■ How to complete this task:
Please copy out every line of the material below word for word, leaving out the pictures.

──────── Records to use

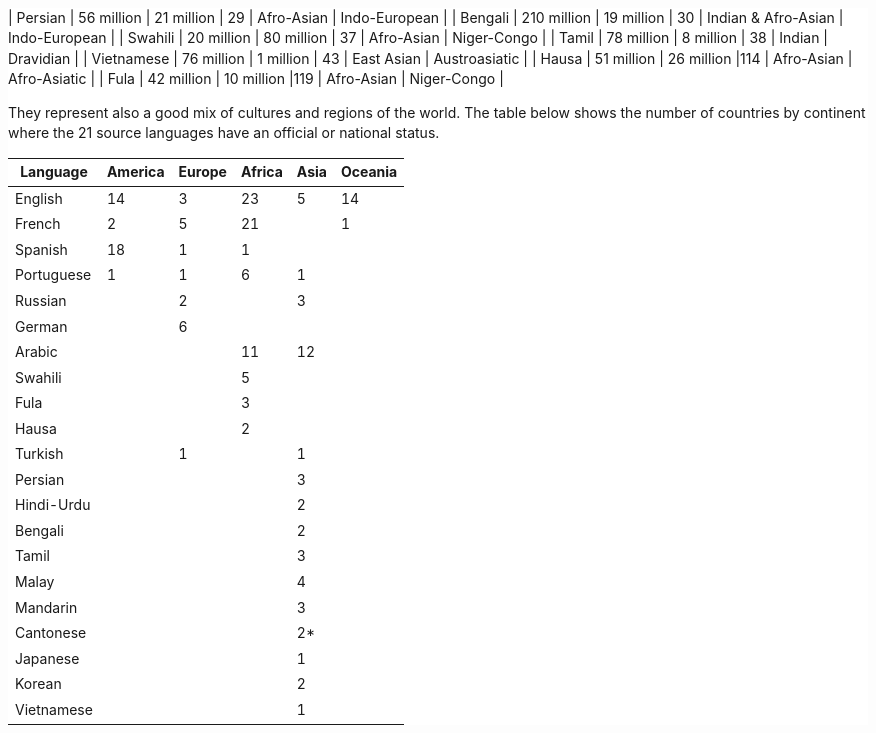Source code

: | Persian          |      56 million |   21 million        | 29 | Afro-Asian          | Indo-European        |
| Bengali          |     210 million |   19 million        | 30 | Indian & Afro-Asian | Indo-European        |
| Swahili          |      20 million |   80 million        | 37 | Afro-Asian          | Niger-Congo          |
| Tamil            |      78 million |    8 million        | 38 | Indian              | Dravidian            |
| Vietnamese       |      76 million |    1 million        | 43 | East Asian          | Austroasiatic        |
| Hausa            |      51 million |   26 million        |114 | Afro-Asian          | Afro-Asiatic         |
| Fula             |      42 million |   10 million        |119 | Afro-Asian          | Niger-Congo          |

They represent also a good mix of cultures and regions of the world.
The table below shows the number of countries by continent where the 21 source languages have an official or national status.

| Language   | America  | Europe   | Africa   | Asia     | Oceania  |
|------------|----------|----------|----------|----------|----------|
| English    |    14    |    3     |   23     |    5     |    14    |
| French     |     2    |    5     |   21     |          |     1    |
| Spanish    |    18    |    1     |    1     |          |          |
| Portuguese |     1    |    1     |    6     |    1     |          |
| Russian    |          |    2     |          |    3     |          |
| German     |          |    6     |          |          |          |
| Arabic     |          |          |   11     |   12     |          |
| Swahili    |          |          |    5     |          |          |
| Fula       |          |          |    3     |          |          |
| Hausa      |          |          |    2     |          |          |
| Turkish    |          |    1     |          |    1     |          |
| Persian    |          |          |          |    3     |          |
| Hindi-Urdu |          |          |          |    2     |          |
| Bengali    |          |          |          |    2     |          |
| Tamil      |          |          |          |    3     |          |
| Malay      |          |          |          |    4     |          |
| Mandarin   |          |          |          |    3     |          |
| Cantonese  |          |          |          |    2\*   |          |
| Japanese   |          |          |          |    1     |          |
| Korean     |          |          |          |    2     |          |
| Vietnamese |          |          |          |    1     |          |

────────────────

■ Response below:
Source code

: | Persian          |      56 million |   21 million        | 29 | Afro-Asian          | Indo-European        |
| Bengali          |     210 million |   19 million        | 30 | Indian & Afro-Asian | Indo-European        |
| Swahili          |      20 million |   80 million        | 37 | Afro-Asian          | Niger-Congo          |
| Tamil            |      78 million |    8 million        | 38 | Indian              | Dravidian            |
| Vietnamese       |      76 million |    1 million        | 43 | East Asian          | Austroasiatic        |
| Hausa            |      51 million |   26 million        |114 | Afro-Asian          | Afro-Asiatic         |
| Fula             |      42 million |   10 million        |119 | Afro-Asian          | Niger-Congo          |

They represent also a good mix of cultures and regions of the world.
The table below shows the number of countries by continent where the 21 source languages have an official or national status.

| Language   | America  | Europe   | Africa   | Asia     | Oceania  |
|------------|----------|----------|----------|----------|----------|
| English    |    14    |    3     |   23     |    5     |    14    |
| French     |     2    |    5     |   21     |          |     1    |
| Spanish    |    18    |    1     |    1     |          |          |
| Portuguese |     1    |    1     |    6     |    1     |          |
| Russian    |          |    2     |          |    3     |          |
| German     |          |    6     |          |          |          |
| Arabic     |          |          |   11     |   12     |          |
| Swahili    |          |          |    5     |          |          |
| Fula       |          |          |    3     |          |          |
| Hausa      |          |          |    2     |          |          |
| Turkish    |          |    1     |          |    1     |          |
| Persian    |          |          |          |    3     |          |
| Hindi-Urdu |          |          |          |    2     |          |
| Bengali    |          |          |          |    2     |          |
| Tamil      |          |          |          |    3     |          |
| Malay      |          |          |          |    4     |          |
| Mandarin   |          |          |          |    3     |          |
| Cantonese  |          |          |          |    2\*   |          |
| Japanese   |          |          |          |    1     |          |
| Korean     |          |          |          |    2     |          |
| Vietnamese |          |          |          |    1     |          |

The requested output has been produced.